Presentare una lezione-concerto attorno a Le Sacre du printemps di Igor Stravinskij è, se vogliamo, compito difficile e facile allo stesso tempo; difficile perché ormai del Sacre si è scritto e si è detto in maniera esaustiva. Abbiamo testimonianze, studi, incisioni. Le domande che mi pongo sono: cosa posso dire di nuovo? O meglio, come sintetizzare, prima di un concerto, la portata enorme di questa partitura? E d’altro canto è un compito facile perché si sa che il Sacre di Stravinskij è da considerarsi una sorta di icona musicale del XX secolo.

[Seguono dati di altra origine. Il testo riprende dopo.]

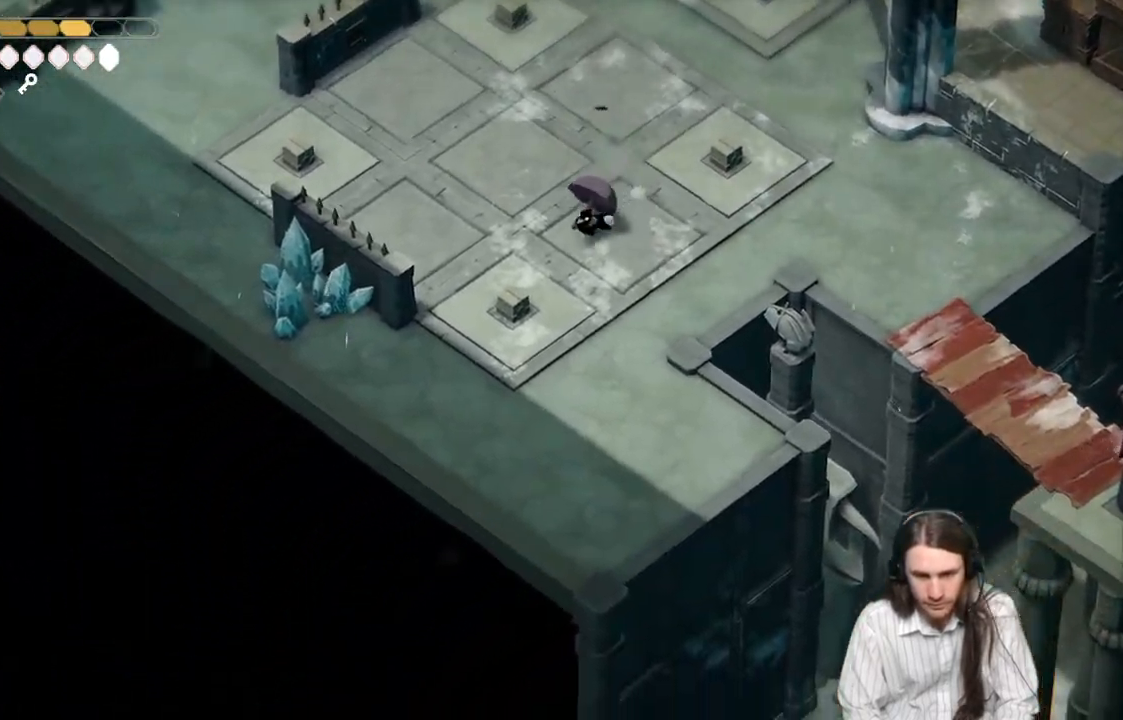
{"buttons": [], "left_stick": "center", "right_stick": "right", "events": [[83, "left_stick", "down-right"], [200, "left_stick", "right"], [200, "right_stick", "center"], [250, "right_stick", "right"], [483, "left_stick", "center"]]}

In un tempo fatto di icone e simboli mediatici mi pare che potrebbe essere questo un buon punto di partenza. Questa sconvolgente opera musicale, insieme al suo autore, assorbono come emblemi le temperie della storia della musica del secolo appena trascorso. Si ricorda il grande scandalo della prima esecuzione parigina del 1914; ebbene lo scandalo in qualche modo resuscita ad ogni nuovo ascolto, sebbene mediato dal tempo e da consuetudini d’ascolto molto mutate.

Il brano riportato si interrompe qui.